Passage to read:
========================================================================
Life is so hazy at the moment, everything put on hold until I hear from the DWP and their assassins assessors.
It’s a weird feeling; a bit like an MS relapse, when nothing is real and everything hurts.
PIP has taken over my life, as has peering into tiny details I normally prefer to gloss over. Yep, sounds just like a relapse, a DWP-sanctioned relapse?
Anyway, life continues for now; work, home, rest, sleep, work, home, rest, sleep. It doesn’t usually leave much room for any form of excitement. Until today, Christmas Day.
I woke up around 13 minutes before The Teenager, at 6.45, made a cup of coffee and looked around my house, as if for the last time.
I do this every day since the PIP forms, but today had a special poignancy. I’d ordered a home-cooked Christmas Lunch for Two, bought a big box of crackers and had dug out decorations and strings of fairy lights. It wasn’t the advert-perfect Christmas, but it worked. I think.
========================================================================
Material provided:
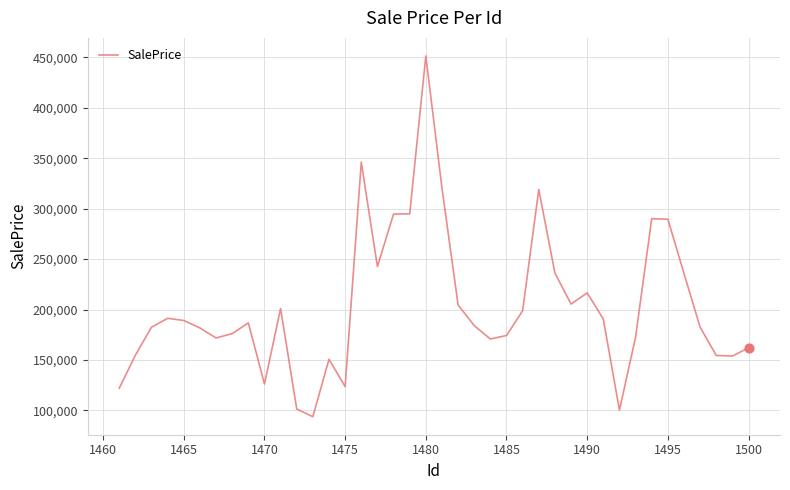

What is the difference between the maximum and minimum values?

357574.5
========================================================================
Directive: In the Christmas Day post above, why does the writer compare the present situation to a relapse?

The completed task: Life feels hazy and on hold while the writer waits to hear from the DWP, which is like an MS relapse, when nothing seems real and everything hurts. PIP and peering into tiny details have also taken over the writer's life, so it seems like a "DWP-sanctioned relapse."